::: Supplied passage :::
Greg Fuller, vice president of Skillsoft Codecademy Enterprise, says early-career professionals should focus on core capabilities that create adaptability and confidence in evolving technical environments.
These include:
+ Data literacy: Understanding how information moves and informs decisions
+ Automation fundamentals: Gaining comfort with scripting and workflow optimization
+ AI-assisted development: Learning to collaborate with AI tools responsibly while maintaining security and quality
+ Cybersecurity awareness: Protecting systems as complexity grows
“Critical thinking skills are also key, as they help validate outputs and ensure the technology supports the organizational strategy,” Fuller says.
What are Essential AI-Adjacent Skills?
Every modern IT role benefits from strong data reasoning: understanding how data is structured, how to judge its quality, and how to interpret AI outputs responsibly.
Workflow automation and API literacy help employees streamline processes without needing deep engineering skills, and AI-assisted coding allows even junior technologists to contribute faster by pairing with copilots for debugging, documentation, and refactoring.
::: Given data :::
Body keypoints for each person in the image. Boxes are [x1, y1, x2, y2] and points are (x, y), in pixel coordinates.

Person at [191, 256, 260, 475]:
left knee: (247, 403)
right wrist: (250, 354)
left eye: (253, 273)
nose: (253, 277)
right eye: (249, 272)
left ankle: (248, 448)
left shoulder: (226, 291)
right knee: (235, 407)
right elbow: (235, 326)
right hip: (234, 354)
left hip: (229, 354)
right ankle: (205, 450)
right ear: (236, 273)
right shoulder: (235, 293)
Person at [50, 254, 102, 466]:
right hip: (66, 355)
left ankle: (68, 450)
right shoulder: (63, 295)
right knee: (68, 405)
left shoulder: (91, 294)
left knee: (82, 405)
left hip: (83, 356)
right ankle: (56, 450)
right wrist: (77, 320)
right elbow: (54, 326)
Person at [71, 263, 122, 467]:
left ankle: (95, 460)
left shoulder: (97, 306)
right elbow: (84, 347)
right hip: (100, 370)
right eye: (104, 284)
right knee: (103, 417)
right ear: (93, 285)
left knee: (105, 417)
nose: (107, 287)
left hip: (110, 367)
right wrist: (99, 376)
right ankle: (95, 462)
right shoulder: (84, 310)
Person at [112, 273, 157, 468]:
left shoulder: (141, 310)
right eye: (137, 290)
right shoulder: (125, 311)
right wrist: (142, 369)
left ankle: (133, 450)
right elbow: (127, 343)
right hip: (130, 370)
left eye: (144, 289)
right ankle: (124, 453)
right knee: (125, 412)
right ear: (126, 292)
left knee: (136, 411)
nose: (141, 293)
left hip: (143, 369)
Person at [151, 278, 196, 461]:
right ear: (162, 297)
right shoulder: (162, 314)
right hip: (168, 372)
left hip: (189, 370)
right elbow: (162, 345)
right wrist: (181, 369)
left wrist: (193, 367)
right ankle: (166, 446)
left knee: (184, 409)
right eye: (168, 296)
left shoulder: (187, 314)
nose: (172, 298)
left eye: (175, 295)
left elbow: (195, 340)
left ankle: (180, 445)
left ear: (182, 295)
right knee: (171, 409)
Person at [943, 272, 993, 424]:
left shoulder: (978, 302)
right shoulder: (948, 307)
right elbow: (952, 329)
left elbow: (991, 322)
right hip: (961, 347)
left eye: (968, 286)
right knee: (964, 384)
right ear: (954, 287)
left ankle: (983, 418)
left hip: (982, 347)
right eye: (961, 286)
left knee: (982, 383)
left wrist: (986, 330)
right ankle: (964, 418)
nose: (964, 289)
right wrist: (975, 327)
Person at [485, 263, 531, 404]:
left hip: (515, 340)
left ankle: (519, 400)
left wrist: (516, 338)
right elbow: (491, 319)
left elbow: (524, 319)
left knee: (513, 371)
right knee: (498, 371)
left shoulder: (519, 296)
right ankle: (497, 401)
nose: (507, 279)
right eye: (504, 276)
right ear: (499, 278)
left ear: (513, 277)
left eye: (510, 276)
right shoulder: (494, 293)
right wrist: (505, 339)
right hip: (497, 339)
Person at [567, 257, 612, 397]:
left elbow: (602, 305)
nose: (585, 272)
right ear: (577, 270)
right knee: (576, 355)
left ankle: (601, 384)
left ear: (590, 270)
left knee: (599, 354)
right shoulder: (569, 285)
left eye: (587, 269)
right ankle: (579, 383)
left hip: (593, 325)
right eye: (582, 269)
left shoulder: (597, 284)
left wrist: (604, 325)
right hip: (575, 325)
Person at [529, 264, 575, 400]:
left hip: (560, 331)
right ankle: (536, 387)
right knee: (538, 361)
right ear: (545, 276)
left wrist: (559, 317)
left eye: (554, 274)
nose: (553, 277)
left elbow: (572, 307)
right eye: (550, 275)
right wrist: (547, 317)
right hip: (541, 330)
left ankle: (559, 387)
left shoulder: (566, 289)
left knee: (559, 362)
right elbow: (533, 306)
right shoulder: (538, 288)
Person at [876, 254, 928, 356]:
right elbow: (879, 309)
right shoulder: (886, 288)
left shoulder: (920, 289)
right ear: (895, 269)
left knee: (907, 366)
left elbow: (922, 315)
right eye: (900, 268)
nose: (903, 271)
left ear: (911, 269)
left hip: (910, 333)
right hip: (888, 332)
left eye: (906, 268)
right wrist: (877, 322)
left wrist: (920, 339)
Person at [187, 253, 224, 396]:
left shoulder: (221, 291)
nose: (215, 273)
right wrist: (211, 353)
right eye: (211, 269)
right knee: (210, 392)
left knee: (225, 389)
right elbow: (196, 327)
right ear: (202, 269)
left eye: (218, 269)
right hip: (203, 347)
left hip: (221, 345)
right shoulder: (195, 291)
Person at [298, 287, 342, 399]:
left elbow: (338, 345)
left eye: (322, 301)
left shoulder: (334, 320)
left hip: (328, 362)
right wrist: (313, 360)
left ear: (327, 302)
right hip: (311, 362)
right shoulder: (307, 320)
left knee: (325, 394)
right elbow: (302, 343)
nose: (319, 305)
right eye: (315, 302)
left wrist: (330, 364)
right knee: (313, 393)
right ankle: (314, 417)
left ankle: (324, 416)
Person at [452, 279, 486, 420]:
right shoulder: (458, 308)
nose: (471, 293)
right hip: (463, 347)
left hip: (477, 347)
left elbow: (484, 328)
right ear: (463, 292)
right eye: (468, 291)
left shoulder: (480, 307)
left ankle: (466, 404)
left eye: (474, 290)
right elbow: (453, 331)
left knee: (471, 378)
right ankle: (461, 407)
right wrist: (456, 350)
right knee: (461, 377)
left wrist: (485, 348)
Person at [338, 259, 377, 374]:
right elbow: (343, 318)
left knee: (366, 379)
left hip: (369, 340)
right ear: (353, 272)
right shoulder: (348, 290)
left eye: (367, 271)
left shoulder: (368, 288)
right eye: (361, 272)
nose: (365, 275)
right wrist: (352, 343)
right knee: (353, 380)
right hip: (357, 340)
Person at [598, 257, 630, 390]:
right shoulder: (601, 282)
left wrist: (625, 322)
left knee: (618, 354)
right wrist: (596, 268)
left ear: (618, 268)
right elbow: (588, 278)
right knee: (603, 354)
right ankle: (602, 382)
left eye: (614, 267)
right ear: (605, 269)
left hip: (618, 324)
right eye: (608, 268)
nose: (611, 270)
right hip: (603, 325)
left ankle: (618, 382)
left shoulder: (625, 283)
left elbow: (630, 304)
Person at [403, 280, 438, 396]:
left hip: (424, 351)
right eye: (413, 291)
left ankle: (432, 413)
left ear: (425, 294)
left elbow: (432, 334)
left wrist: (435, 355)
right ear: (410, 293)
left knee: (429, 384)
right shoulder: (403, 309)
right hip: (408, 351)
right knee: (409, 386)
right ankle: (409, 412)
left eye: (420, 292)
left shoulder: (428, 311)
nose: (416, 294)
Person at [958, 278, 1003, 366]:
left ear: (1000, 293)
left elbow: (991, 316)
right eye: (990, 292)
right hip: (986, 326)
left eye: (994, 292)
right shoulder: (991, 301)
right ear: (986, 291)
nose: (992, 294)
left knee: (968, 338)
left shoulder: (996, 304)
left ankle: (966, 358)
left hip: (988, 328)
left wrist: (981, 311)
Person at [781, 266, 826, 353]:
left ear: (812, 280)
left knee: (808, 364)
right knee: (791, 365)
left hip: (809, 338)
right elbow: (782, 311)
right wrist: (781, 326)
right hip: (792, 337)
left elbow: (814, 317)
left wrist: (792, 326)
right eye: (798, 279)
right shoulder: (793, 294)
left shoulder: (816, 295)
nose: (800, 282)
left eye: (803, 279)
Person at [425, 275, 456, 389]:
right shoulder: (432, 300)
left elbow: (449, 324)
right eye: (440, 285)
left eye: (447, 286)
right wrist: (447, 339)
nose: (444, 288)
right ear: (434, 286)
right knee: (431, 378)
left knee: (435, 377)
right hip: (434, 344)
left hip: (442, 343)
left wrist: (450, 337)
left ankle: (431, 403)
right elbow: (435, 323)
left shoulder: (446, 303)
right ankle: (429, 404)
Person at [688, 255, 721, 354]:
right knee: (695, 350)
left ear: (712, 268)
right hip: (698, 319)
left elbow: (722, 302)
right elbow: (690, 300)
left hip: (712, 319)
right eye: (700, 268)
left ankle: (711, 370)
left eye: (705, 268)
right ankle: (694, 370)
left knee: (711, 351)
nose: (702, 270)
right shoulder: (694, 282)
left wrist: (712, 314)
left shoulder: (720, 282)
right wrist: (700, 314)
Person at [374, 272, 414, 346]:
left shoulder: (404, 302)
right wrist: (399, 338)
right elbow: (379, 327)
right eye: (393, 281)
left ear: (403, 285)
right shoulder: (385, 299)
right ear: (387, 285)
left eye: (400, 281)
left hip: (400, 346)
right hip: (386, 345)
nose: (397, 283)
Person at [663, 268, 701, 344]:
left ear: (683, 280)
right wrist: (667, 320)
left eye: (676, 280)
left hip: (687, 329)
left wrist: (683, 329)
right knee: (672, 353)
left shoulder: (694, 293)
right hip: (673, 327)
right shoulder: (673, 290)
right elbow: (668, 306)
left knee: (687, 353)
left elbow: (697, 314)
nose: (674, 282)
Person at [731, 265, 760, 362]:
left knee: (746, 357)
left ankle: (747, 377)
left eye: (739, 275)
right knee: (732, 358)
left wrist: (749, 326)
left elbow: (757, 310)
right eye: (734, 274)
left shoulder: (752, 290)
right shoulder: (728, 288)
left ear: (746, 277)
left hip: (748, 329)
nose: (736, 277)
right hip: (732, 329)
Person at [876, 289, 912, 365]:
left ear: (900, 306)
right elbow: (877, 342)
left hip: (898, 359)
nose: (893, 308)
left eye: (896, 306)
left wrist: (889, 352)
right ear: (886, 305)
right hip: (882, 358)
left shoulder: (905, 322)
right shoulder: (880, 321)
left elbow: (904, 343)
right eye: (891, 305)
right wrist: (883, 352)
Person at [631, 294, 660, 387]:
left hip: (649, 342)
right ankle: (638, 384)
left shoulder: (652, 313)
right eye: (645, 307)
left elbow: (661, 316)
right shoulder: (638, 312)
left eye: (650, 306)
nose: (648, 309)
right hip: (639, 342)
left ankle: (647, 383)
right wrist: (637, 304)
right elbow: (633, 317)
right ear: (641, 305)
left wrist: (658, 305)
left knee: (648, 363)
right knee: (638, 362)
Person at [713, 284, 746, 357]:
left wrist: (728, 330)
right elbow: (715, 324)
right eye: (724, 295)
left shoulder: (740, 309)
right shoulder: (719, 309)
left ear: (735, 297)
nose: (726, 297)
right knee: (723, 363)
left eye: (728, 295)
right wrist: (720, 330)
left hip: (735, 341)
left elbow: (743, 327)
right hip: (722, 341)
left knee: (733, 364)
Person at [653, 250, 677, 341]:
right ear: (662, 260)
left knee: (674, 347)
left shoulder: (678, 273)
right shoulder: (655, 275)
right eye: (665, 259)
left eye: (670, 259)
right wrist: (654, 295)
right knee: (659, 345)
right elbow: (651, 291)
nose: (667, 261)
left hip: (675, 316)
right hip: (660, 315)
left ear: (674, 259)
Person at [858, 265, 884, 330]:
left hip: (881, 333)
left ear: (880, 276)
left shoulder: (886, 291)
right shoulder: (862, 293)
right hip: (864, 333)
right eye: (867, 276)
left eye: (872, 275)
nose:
:::
### Work task 1
In the passage on early-career tech skills, rewrite the stretch from "Every modern IT" through "AI outputs responsibly.", replacing "data reasoning" with "data judgment".
### Work task 2
Based on the passage on early-career tech skills, is each statement below true? Answer yes or no and quote the words that decide it.
(a) Greg Fuller is vice president of Skillsoft Codecademy Enterprise.
(b) Workflow automation and API literacy require deep engineering skills.
(c) Cybersecurity awareness is described as protecting systems as complexity grows.

### Exercise result 1
Every modern IT role benefits from strong data judgment: understanding how data is structured, how to judge its quality, and how to interpret AI outputs responsibly.

### Exercise result 2
(a) Yes: "Greg Fuller, vice president of Skillsoft Codecademy Enterprise"
(b) No: "help employees streamline processes without needing deep engineering skills"
(c) Yes: "Cybersecurity awareness: Protecting systems as complexity grows"